──────── RECORDS PROVIDED

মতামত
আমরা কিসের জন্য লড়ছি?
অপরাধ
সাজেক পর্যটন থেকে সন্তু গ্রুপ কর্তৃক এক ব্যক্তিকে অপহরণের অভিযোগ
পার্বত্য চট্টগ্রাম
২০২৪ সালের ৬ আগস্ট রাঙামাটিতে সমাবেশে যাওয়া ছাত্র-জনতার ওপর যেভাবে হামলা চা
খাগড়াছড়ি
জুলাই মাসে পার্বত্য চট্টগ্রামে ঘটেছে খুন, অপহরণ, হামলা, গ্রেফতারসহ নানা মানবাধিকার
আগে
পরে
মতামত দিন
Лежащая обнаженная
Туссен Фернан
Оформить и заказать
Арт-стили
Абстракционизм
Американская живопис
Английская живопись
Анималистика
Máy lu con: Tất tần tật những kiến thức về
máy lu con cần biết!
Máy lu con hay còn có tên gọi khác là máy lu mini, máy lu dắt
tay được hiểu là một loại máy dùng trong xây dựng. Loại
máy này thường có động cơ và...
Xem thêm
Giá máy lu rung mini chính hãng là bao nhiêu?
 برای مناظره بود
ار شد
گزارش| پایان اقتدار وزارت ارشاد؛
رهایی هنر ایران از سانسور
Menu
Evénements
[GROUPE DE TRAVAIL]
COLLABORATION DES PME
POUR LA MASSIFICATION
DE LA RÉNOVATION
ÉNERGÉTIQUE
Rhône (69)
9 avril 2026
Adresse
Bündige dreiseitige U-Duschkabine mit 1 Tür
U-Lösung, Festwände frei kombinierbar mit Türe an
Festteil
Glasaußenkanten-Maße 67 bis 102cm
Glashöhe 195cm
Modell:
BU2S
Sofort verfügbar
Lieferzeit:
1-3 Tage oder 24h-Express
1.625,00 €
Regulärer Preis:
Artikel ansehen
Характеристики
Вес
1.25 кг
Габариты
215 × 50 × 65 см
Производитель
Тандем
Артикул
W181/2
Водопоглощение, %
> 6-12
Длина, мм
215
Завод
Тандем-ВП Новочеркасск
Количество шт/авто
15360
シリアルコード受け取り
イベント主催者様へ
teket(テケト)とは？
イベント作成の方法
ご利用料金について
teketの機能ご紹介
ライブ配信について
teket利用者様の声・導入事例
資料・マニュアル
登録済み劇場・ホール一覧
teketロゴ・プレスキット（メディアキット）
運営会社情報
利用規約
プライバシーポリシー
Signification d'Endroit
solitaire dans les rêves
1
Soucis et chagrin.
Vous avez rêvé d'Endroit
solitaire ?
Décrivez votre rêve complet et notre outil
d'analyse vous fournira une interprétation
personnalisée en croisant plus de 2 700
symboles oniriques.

────────────────

= HOW TO COMPLETE THIS TASK =
Show every line from the listing above in which the string "Endroit" appears.

= EXERCISE RESPONSE =
Signification d'Endroit
Vous avez rêvé d'Endroit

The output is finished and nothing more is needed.